**WHAT THE TASK REQUIRES:** Select from the data all lines with the word "breast".
(STORED DATA begins)
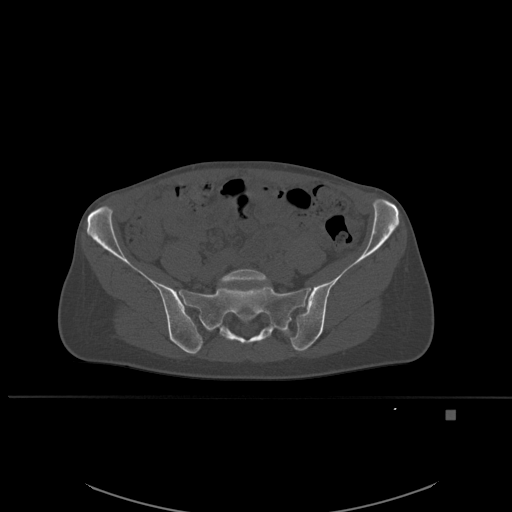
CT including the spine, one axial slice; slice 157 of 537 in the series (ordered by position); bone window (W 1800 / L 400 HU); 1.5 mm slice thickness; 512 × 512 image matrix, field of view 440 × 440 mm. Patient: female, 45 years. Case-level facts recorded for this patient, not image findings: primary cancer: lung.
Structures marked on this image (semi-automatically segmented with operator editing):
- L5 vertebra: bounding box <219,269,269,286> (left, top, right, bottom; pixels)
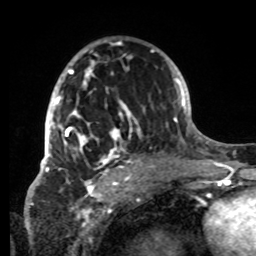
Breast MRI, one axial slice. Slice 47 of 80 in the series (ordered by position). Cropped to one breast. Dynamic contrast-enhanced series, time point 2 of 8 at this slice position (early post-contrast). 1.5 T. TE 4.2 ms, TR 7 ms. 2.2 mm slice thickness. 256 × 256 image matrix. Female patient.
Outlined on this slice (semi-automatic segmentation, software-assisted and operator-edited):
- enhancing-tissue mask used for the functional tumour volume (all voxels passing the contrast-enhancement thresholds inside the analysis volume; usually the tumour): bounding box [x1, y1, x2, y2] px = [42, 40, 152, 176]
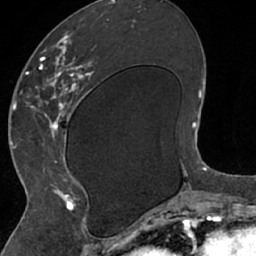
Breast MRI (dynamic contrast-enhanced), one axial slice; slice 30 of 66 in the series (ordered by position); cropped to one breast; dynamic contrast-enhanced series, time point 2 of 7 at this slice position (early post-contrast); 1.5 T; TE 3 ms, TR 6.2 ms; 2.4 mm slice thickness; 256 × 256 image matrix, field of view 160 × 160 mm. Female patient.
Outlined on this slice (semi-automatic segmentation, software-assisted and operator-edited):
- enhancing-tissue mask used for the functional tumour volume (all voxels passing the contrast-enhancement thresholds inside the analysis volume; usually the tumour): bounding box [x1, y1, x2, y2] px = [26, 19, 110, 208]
(STORED DATA ends)
**RESULT FOR THIS TASK:**
Breast MRI, one axial slice. Slice 47 of 80 in the series (ordered by position). Cropped to one breast. Dynamic contrast-enhanced series, time point 2 of 8 at this slice position (early post-contrast). 1.5 T. TE 4.2 ms, TR 7 ms. 2.2 mm slice thickness. 256 × 256 image matrix. Female patient.
Breast MRI (dynamic contrast-enhanced), one axial slice; slice 30 of 66 in the series (ordered by position); cropped to one breast; dynamic contrast-enhanced series, time point 2 of 7 at this slice position (early post-contrast); 1.5 T; TE 3 ms, TR 6.2 ms; 2.4 mm slice thickness; 256 × 256 image matrix, field of view 160 × 160 mm. Female patient.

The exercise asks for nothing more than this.